▶ Exercise text:
-----
Thank you. We'll go on to Kennen MacKay with RBC Capital Markets.
Hey, thanks for taking the questions. Had a quick one maybe for Darren, or Clay, or Jonathan, if you'd like to chime in, I think, that's fine as well. Just saw the new Hodgkin's lymphoma guidance out at the – end of the year after the ASH conference. And it looked like there were couple of positive updates for ADCETRIS in there with a year of maintenance post-transplant potential in some high-risk patients, as well as maybe a couple of sort of negatives as it relates to the checkpoints Opdivo and KEYTRUDA no longer requiring prior ADCETRIS in the relapsed or refractory setting. And I guess just wanted to get your perspective on, first, that year of maintenance post-transplant in patients who are at high risk of relapse, sort of the potential size of that market opportunity given this is a very long duration of treatment. And then, again, just sort of take the temperature on what checkpoints could mean in the relapsed/refractory settings? Thank you very much.
Sure. I'll start that. So in the consolidation setting post-transplant, that's something like 1,000 to 1,500 patients to answer your question, roughly. And so, we're really excited to give the benefit to those patients that is in the guidelines there. That was from our ALCANZA's trial.
AETHERA.
AETHERA trial, sorry. That's right, AETHERA trial. That was a while ago. Thanks, Jonathan. As far as working with checkpoints here, the checkpoints are a really nice alternative for patients here. We're a patient-friendly company here and where ADCETRIS is used widely by doctors to treat patients with Hodgkin lymphoma and anaplastic large cell lymphoma, and more broadly including cutaneous T-cell lymphoma. But the checkpoints have certainly helped some patients with Hodgkin lymphoma and it's good to have another option. Jonathan?
Yeah. I think to that point, Kennen, the CHECKMATE 812 trial is really an important one, because it compares using ADCETRIS alone versus ADCETRIS plus nivolumab in those patients, in the relapsed/refractory setting. And we really want to see if by combining the two drugs we can have a big improvement for patients like – kind of like what we're seeing in the salvage setting where we're having a very high response rate and CR rate in the first salvage.
Got it. Thanks, Jonathan. We'll stay tuned then. And just a real quick housekeeping question for Todd, was there any inventory in Q4 we should be modeling? And thank you very much for taking my question.
Yeah. It's a good question. What we traditionally and typically have not seen at the end of the year is a significant amount of inventory build-up at sites. This is a drug that is routinely ordered and delivered the next day. We've got a very efficient supply chain and we just don't see a lot of inventory accumulation. I mean, obviously, some of the larger sites will do that just to help manage patients. But I would say, widely, we don't see much of that.
Thank you.
Thank you. Our next question comes from Salveen Richter with Goldman Sachs.
Thanks for taking my question. With regard to the ADCETRIS net sales guidance for 2018, what are you assuming for volume growth versus price growth?
-----
▶ Task: Reproduce the conference call transcript between "Thank you. Our" and "versus price growth?", inclusive, replacing "net sales" with "revenue".
-----
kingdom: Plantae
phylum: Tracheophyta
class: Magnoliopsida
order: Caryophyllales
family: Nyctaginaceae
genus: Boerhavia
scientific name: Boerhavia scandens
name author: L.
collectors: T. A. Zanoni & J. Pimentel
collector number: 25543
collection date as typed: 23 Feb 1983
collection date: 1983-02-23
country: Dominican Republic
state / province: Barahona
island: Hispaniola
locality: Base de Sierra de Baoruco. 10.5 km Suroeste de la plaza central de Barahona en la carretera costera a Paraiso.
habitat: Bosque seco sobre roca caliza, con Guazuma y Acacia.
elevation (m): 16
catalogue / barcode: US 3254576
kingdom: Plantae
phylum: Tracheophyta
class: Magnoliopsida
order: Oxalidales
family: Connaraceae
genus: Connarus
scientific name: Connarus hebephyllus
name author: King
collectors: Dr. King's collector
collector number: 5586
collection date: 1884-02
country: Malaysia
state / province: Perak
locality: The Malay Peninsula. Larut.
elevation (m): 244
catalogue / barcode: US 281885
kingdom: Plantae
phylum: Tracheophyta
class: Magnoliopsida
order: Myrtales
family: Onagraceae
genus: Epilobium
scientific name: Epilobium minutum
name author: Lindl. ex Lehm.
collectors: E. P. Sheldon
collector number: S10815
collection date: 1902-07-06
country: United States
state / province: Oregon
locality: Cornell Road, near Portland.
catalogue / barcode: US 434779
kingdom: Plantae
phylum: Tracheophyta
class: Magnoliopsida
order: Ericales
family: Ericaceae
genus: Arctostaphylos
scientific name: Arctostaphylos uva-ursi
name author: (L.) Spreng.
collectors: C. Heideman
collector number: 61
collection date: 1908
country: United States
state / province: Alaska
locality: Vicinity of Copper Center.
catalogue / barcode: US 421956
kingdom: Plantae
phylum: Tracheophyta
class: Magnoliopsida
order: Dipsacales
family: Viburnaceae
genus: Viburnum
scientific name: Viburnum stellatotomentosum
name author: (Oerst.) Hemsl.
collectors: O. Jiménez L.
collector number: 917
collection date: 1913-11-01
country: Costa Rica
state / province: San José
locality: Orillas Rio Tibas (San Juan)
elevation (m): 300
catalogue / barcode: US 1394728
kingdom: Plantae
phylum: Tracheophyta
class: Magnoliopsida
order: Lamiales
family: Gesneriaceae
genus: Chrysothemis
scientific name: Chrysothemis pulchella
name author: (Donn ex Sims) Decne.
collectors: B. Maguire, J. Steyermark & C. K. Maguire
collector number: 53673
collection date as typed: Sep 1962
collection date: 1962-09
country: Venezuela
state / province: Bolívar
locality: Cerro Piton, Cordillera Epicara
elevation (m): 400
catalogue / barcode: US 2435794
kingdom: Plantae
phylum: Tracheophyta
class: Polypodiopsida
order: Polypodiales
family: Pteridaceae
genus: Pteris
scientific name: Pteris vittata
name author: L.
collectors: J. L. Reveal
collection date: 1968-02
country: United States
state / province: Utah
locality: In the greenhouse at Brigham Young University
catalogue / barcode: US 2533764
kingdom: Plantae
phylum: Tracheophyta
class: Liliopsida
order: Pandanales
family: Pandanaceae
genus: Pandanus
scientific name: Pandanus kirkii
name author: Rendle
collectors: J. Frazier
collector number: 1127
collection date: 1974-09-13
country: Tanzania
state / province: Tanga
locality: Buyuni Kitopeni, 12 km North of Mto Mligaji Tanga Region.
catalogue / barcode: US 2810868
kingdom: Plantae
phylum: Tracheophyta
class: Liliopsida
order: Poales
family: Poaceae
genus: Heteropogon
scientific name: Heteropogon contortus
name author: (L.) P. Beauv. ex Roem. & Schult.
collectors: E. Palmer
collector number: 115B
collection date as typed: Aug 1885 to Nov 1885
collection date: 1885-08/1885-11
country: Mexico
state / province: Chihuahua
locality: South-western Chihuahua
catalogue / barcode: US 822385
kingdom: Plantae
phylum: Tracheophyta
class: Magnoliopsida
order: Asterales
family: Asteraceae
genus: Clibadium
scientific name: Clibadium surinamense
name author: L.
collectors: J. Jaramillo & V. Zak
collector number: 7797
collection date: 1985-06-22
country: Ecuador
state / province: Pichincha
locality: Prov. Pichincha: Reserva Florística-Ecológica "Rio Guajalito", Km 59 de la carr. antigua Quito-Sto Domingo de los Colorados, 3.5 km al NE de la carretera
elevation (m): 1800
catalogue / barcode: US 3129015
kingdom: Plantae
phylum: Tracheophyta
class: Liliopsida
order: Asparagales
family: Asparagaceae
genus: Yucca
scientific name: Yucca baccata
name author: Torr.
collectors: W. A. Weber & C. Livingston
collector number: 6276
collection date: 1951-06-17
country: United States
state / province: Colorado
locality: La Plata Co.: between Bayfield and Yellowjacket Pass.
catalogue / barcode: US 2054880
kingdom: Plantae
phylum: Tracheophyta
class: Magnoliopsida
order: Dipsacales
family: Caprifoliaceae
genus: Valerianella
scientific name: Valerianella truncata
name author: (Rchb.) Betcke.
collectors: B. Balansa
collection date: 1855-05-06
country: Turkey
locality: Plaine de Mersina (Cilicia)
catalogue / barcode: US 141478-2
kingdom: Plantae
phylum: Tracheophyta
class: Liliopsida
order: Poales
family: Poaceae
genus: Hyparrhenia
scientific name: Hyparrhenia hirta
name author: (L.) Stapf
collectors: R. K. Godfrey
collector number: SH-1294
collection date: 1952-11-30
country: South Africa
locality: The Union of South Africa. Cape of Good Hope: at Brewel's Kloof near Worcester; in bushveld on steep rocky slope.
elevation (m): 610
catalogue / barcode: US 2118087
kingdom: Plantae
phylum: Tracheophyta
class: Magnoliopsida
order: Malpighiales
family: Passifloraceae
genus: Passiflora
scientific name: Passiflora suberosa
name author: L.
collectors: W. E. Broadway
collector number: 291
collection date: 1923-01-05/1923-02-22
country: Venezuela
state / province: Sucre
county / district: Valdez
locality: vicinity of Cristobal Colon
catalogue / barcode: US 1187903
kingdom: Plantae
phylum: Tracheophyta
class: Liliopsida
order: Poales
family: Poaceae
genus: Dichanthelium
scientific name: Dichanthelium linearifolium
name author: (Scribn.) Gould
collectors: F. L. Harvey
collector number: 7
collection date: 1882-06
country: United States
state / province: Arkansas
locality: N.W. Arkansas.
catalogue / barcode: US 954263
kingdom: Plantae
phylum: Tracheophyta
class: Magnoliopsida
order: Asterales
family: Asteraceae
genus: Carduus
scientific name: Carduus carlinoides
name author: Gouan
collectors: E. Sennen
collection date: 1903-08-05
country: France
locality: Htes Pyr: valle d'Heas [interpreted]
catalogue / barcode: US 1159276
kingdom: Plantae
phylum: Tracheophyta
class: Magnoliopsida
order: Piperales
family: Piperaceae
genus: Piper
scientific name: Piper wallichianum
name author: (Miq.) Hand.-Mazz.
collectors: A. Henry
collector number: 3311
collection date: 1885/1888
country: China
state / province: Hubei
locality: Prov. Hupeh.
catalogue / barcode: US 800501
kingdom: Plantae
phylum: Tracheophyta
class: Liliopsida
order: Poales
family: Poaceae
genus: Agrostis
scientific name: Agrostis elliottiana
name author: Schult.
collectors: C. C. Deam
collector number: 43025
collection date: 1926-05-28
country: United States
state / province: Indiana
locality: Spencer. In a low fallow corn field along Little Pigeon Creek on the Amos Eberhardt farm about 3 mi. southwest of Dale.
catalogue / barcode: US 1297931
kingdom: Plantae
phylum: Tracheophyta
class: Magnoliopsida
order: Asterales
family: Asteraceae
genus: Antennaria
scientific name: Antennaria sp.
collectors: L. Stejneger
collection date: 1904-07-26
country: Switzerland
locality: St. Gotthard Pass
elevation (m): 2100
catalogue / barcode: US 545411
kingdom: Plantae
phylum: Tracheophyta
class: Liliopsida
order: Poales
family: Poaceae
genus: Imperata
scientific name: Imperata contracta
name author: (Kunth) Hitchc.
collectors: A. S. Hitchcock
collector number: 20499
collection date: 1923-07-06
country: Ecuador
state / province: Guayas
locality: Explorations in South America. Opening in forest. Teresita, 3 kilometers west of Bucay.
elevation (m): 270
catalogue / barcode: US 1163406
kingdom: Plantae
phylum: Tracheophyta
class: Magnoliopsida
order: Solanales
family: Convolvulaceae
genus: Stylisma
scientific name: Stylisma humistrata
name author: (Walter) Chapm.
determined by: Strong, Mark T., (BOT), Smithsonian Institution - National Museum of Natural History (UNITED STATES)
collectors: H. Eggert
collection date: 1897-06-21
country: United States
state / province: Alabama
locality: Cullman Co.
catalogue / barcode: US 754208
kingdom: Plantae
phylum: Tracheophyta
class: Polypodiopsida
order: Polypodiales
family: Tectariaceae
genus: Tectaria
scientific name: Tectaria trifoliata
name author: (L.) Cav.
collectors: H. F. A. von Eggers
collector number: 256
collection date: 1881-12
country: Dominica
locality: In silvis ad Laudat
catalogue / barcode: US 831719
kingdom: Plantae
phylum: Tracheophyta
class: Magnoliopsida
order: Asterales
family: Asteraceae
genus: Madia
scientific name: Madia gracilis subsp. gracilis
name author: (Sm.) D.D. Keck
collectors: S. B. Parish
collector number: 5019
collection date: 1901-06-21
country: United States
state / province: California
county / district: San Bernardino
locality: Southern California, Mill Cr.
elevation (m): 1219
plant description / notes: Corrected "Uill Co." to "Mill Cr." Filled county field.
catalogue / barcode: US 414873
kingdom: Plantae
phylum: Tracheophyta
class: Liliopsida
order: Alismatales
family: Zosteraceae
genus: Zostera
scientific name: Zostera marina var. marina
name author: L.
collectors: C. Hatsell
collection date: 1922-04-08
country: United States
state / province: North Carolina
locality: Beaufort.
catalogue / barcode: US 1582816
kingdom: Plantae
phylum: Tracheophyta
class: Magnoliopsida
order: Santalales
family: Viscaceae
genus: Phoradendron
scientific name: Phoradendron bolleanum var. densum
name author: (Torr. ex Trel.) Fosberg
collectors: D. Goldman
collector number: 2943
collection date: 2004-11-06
-----
▶ Response:
Thank you. Our next question comes from Salveen Richter with Goldman Sachs.
Thanks for taking my question. With regard to the ADCETRIS revenue guidance for 2018, what are you assuming for volume growth versus price growth?